__Page extract__:
╭──

Data mining within the Health system in the United States

April 22, 2012 |

Start-ups want to help hospitals harness big data sets out clearly the benefits but also the danger of health providers using the vast amount of medical data for data mining.  The tenor of the article stresses that the data can be better organised and considered to assist in treatment.  The concern is that the start ups who would use and analyse the data could misuse the material in particular in sharing any material.  The United States privacy controls are quite weak.

It provides:

As the healthcare industry wakes up and smells the potential of big data, hospitals are experimenting with ways to harness it–and two new start-ups want to help them do so.

Charité University of Medicine Berlin, Europe’s largest university hospital, is using increasingly large stores of complex information not only to improve quality and aid clinicians and researchers but also helps improve senior management processes, according to a case study in Forbes magazine.

Deputy CIO Martin Peuker told Forbes that more than 700 hospital employees have access to a central data warehouse that holds both financial and operational information. Every senior manager has ready access to data about operations, scheduling, patient care, and patient records. The entire repository of information stored by the hospital exceeds 1.6 petabytes.

╰──

__Exercise data__:
╭──

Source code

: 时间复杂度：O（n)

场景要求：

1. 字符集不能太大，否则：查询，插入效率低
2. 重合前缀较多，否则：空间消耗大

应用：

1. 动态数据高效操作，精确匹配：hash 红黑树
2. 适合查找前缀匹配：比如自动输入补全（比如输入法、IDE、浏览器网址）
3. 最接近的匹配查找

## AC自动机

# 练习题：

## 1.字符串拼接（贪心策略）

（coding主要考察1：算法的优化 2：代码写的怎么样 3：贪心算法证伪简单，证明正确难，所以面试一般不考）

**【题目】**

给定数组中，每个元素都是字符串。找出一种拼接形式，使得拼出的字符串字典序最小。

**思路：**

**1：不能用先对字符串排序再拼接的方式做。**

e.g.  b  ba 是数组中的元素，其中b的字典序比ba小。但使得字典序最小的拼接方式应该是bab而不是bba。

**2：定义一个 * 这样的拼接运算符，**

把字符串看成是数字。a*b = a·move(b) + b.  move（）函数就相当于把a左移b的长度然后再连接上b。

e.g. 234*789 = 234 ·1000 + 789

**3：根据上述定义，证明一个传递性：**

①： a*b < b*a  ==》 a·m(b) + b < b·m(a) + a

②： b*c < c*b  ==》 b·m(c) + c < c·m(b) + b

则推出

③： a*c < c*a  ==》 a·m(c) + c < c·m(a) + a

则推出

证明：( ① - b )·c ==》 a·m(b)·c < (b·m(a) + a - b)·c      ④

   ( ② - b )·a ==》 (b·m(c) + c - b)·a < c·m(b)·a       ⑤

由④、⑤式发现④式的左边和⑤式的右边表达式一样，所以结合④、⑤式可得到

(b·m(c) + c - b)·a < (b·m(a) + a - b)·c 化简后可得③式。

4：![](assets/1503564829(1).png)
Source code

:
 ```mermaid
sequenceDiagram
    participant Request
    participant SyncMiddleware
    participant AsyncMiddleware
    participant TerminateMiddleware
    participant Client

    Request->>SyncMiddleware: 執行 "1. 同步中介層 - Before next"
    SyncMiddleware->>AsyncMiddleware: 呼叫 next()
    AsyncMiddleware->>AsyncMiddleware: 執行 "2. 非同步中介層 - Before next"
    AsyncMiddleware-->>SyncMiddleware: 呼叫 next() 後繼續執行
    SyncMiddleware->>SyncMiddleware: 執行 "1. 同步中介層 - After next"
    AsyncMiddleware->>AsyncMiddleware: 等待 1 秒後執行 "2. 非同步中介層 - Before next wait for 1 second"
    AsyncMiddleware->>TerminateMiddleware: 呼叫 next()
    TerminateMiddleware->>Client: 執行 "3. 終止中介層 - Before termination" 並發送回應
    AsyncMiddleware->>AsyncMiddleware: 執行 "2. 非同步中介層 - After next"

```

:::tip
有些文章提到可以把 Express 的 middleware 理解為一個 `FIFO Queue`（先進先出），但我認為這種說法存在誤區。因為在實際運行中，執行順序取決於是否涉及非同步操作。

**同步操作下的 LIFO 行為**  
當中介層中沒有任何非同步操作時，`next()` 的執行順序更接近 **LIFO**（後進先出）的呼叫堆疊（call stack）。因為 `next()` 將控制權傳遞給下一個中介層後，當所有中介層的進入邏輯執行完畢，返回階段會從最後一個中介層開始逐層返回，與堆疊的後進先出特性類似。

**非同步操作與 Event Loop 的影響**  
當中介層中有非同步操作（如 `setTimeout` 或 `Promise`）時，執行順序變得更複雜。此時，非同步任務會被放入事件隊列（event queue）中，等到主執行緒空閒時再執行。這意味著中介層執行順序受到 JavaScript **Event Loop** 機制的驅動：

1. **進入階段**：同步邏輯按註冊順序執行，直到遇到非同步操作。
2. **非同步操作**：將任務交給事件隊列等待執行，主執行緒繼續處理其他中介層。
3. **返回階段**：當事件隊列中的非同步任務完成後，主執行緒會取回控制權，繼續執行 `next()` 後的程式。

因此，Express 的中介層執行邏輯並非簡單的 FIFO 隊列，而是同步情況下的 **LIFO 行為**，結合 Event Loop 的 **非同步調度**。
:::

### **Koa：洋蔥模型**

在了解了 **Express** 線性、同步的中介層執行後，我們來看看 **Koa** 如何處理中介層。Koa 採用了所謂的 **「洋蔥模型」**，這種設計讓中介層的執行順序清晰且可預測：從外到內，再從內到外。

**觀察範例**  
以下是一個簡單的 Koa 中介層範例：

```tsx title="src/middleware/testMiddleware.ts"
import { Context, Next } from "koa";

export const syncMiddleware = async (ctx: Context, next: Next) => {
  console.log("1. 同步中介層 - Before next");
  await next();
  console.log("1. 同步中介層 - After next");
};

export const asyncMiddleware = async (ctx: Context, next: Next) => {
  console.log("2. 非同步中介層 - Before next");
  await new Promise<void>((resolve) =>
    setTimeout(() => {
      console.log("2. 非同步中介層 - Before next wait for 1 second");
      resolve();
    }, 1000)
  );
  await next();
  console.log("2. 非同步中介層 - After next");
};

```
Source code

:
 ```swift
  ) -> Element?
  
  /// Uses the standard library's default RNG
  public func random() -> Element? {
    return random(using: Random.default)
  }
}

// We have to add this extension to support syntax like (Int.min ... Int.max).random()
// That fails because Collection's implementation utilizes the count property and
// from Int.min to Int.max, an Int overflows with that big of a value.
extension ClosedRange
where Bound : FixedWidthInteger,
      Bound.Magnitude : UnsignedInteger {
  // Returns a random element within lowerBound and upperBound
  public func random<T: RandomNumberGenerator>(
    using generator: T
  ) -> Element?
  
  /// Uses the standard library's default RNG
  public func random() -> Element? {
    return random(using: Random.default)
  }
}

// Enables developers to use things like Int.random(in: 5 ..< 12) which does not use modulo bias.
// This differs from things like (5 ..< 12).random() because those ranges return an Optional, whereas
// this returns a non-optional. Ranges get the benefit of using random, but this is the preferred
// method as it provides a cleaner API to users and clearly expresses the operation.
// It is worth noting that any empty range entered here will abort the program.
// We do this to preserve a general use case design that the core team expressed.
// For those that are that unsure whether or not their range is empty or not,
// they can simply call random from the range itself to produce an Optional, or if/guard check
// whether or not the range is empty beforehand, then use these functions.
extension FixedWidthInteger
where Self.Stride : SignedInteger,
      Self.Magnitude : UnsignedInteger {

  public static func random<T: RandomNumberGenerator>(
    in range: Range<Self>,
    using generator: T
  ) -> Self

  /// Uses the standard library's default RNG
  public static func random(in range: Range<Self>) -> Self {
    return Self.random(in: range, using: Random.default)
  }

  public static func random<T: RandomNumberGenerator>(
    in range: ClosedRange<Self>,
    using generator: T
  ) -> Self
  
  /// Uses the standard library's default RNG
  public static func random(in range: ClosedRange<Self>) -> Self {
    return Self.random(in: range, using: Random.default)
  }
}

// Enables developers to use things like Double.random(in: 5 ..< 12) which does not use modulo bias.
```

╰──

__Work task 1__:
From the health data mining post, extract the passage from "As the healthcare" to "in Forbes magazine.".
__Work task 2__:
According to the health data mining post, what kinds of data does every senior manager at the Berlin hospital have ready access to? List them.
The listing plays no part in this work and may be disregarded.

__Response area 1__:
As the healthcare industry wakes up and smells the potential of big data, hospitals are experimenting with ways to harness it–and two new start-ups want to help them do so.

Charité University of Medicine Berlin, Europe’s largest university hospital, is using increasingly large stores of complex information not only to improve quality and aid clinicians and researchers but also helps improve senior management processes, according to a case study in Forbes magazine.

__Response area 2__:
- Operations
- Scheduling
- Patient care
- Patient records